Abandonar la necesidad de un lenguaje “preciso” y la necesidad de traducir mentalmente cada frase signada a una en inglés, solo fue posible cuando acepté la emotividad de la lengua de signos. Sin embargo, period más fácil decirlo que hacerlo: mis expresiones faciales tienden a ser mudas, por lo que aprender a expresar emociones adecuadamente mientras hago señas ha sido mi mayor reto. Un día, durante una clase de Nivel 2, un profesor me llamó la atención. “No tiene sentido que hagas la seña de ‘frustrada’ si tu cara no parece frustrada en absoluto”, me dijo. Es como hablar en un tono monótono impasible mientras aseguras estar enfadado. Me sentí como si estuviera de nuevo en la guardería aprendiendo a distinguir entre las emociones. Durante aquellas clases, como me sentía rígida y no quería hacer el ridículo, evitaba dar respuestas voluntarias. Mi rostro se fue suavizando con el paso de los meses, pero no podía —y a veces aún me cuesta— intuir la línea que separa la falta de emoción, la emisión de lo justo para dar vitalidad y humor, y la exageración bobalicona. Incluso ahora, sin poder esconderme detrás de mis eufemismos o analogías habituales, a veces sigo sintiéndome demasiado franca y cándida.
Llevo casi dos años volviendo semana tras semana a las clases de ASL. Puedo oír y, cuando empecé a estudiar, no conocía a ninguna persona sorda o con dificultades auditivas. Mis razones iniciales eran múltiples y de poca importancia: de niñas, mi hermana y yo estábamos obsesionadas con las “lenguas secretas”; una amiga de la secundaria con una hermana con problemas de audición me enseñó a hacer señas y me enganchó; quería tener la capacidad de “hablar” en un bar ruidoso sin gritar.

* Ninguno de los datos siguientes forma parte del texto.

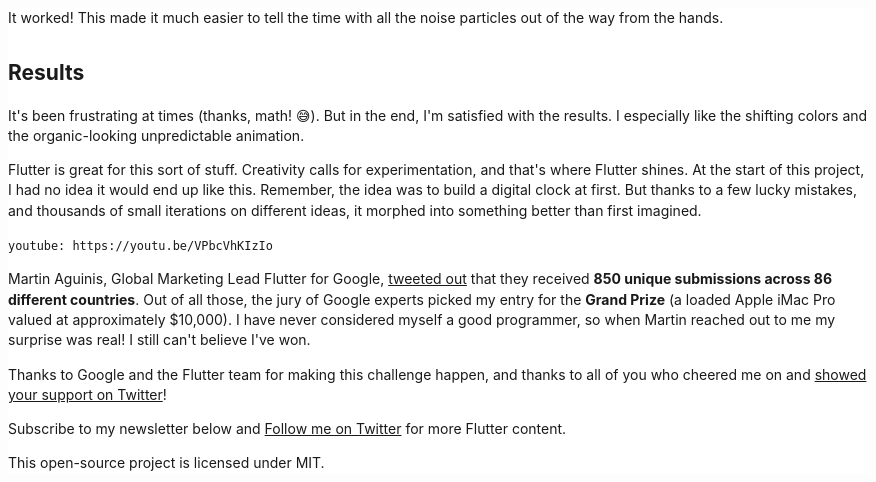 It worked! This made it much easier to tell the time with all the noise particles out of the way from the hands.

## Results

It's been frustrating at times (thanks, math! 😅). But in the end, I'm satisfied with the results. I especially like the shifting colors and the organic-looking unpredictable animation.

Flutter is great for this sort of stuff. Creativity calls for experimentation, and that's where Flutter shines. At the start of this project, I had no idea it would end up like this. Remember, the idea was to build a digital clock at first. But thanks to a few lucky mistakes, and thousands of small iterations on different ideas, it morphed into something better than first imagined.

`youtube: https://youtu.be/VPbcVhKIzIo`

Martin Aguinis, Global Marketing Lead Flutter for Google, [tweeted out](https://twitter.com/martinaguinis/status/1231707789740969987?s=21) that they received **850 unique submissions across 86 different countries**. Out of all those, the jury of Google experts picked my entry for the **Grand Prize** (a loaded Apple iMac Pro valued at approximately \$10,000). I have never considered myself a good programmer, so when Martin reached out to me my surprise was real! I still can't believe I've won.

Thanks to Google and the Flutter team for making this challenge happen, and thanks to all of you who cheered me on and [showed your support on Twitter](https://twitter.com/miickel/status/1219311659984080897?s=21)!

Subscribe to my newsletter below and [Follow me on Twitter](https://twitter.com/miickel) for more Flutter content.

This open-source project is licensed under MIT.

Pero esas razones no captan lo que ha hecho que estudiar ASL sea tan gratificante. Si alguien te cube cómo se siente, puede que no diga las palabras “asombrado”, “indignado” o “contentísimo”, pero te lo mostrará con su cara y su cuerpo, y la muestra dará lugar a algo inusual para alguien tan interesado en el lenguaje como yo: lo entenderás porque lo sientes. Aunque la ASL no comparta totalmente el vocabulario con el inglés, eso no significa que carezca de precisión. He aprendido que su precisión reside en el lenguaje común del cuerpo. La poetisa Adrienne Wealthy escribe que el silencio es el “plano de acción para una vida” que tiene presencia y forma. Para mí, la lengua de signos aclaró ese plano, mostrándome que el cuerpo es lo que da vida al lenguaje. El acceso a esa lengua requería que me sintonizara con las emociones, tanto las mías como las de los demás.